Jim Cramer 11/17/09: “The case for true commercial real estate catastrophe, I think is totally bogus. If the industry were so near the precipice, then retail should have produced more failures than just Linen & Things and Circuit City, especially given the 10.2% unemployment rate and tight credit markets. There’d be more store space vacancies, too”.
Allow me to enlighten Jim on other store closings in 2009 (let’s not split hairs on the final counts as economic conditions remain fluid). This is NOT the all-inclusive list.
Blockbuster (up to 960 by the end of 2010)
Starbucks (up to 600 from the summer of 2008 through March 2009)
Rite Aid (117 in 2009, 200 in 2008)
Steve and Barry’s (252)
Jones Apparel (announced 225 from mid 2009 through 2010)
Foot Locker (117 announced for 2010)
Macy’s (11 in 2009 and just this week announced 5 more in 2010)
Let’s reflect on the larger picture using data released this past week:
Reuters (1/6/2010): Vacancies at U.S. strip malls hit an 18-year high in the fourth quarter and the vacancy rate for large regional malls reached the highest in at least 10 years, according to real estate research firm Reis Inc. Jim: might this alter your “there’d be more space vacancies too”.

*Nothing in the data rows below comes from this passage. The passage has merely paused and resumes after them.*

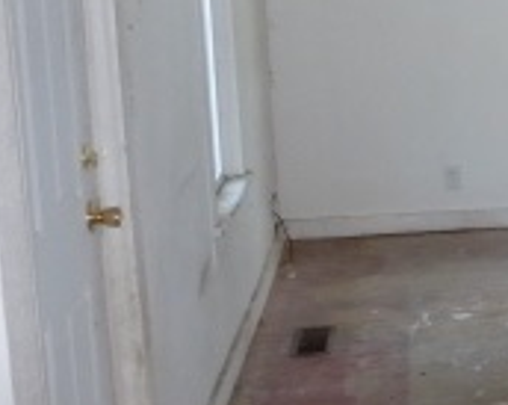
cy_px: 112
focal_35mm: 91
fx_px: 1366
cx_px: 898
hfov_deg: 17.4
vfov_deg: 16.8
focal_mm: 4.3
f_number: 3.3
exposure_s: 1/60
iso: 320
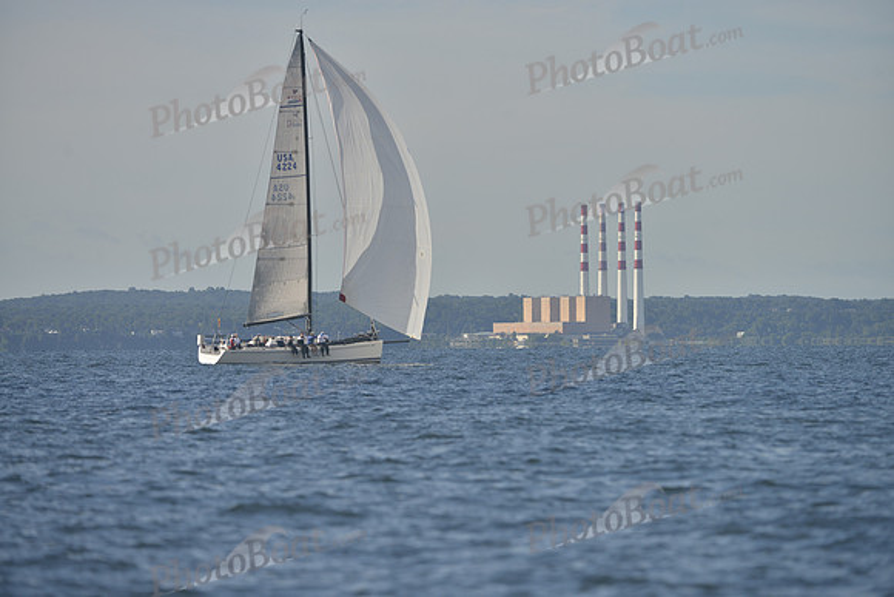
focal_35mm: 220
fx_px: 5464
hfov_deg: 9.4
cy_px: 298
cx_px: 447
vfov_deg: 6.2
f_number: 5
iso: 280
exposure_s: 1/2500
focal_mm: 220
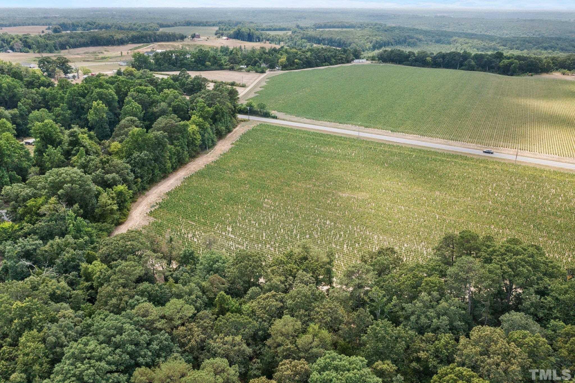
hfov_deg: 65.5
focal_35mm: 28
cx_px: 288
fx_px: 447
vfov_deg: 46.4
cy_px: 192
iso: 100
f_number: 5
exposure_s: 1/1000
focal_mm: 10.26
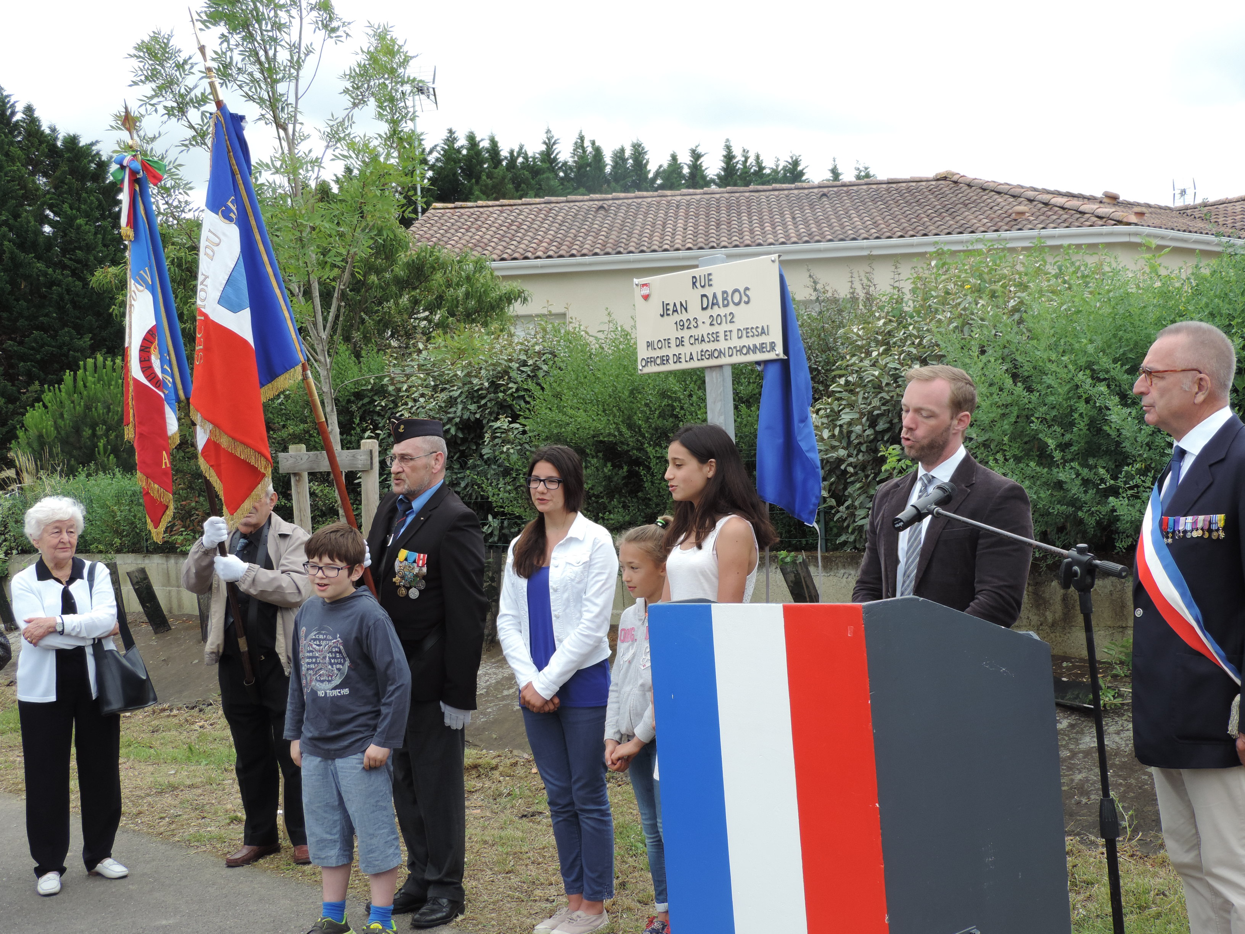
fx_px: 1547
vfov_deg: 33.6
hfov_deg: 43.9
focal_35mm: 43
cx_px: 622
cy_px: 467
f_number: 3.4
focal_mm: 7.6
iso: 80
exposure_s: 1/320
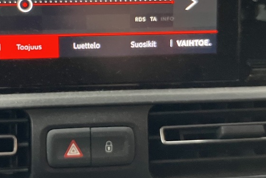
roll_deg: -1.8
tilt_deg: -18.1
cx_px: 72
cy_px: 65
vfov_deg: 18.2
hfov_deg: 26.7
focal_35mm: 75
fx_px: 554
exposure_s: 1/60
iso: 125
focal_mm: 3.99
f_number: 1.8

Strip malls -- neighborhood and community shopping centers typically anchored by grocery or drug stores -- had a vacancy rate of 10.6 percent in the fourth quarter, surpassing the high set in 1991, Reis economist Ryan Severino said in a report released on Wednesday. The early 1990s is a period often referred to as the commercial real estate depression.
Reuters (1/7/10): The U.S. apartment vacancy rate rose to an almost 30-year high of 8 percent in the fourth quarter, and rents dropped in the biggest one-year slump in 2009, according to real estate research company Reis Inc.
Bloomberg (1/8/10): Office vacancies surged to a 15-year high in Q4 2009 and the rents fall the most on record. The vacancy rate stands at 17% from 14.5% a year ago. In case you do not have a calculator handy Jim this represents a 17% increase in the vacancy rate year over year.
Memo to Jim: vacancy rates escalating to decade plus highs coupled with reductions in rent (a.k.a. income) negatively impacts one’s CRE investment returns. I welcome an opportunity to forward a couple of reputable CRE investment models; if you are not sure how increased expenses and income reductions impact one’s cash-on-cash return. GRANDPA IS HERE TO HELP.